What is being asked
How many lines of the records below contain the word "боку"? Answer with the number alone.

(Beginning of Extracted information)

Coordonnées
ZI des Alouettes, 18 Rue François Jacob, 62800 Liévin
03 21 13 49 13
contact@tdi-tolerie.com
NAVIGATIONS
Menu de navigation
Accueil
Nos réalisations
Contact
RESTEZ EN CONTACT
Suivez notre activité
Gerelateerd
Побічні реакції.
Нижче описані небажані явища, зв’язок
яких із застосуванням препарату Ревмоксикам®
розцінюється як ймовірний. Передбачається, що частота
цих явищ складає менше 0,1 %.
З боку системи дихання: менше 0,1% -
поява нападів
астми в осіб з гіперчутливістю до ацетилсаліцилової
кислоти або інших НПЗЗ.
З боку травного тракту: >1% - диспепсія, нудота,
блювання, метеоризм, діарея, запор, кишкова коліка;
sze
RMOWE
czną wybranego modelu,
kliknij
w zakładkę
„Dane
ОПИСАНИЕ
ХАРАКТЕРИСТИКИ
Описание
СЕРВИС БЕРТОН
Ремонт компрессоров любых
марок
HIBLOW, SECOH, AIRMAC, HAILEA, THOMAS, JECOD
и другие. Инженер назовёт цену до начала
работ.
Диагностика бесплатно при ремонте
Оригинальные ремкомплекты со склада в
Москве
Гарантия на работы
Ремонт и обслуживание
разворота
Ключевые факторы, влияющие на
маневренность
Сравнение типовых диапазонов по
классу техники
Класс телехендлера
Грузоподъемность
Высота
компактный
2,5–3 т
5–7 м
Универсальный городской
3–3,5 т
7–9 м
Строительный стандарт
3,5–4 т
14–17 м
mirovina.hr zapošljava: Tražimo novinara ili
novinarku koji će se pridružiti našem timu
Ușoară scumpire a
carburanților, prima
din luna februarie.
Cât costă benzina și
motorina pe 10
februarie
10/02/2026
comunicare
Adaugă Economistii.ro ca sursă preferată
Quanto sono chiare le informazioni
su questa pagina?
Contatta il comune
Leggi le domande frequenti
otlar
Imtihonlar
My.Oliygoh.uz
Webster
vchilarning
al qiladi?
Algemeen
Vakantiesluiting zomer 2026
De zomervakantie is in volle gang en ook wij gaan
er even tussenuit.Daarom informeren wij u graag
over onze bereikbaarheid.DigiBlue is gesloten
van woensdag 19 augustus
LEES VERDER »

(End of Extracted information)

The completed task
2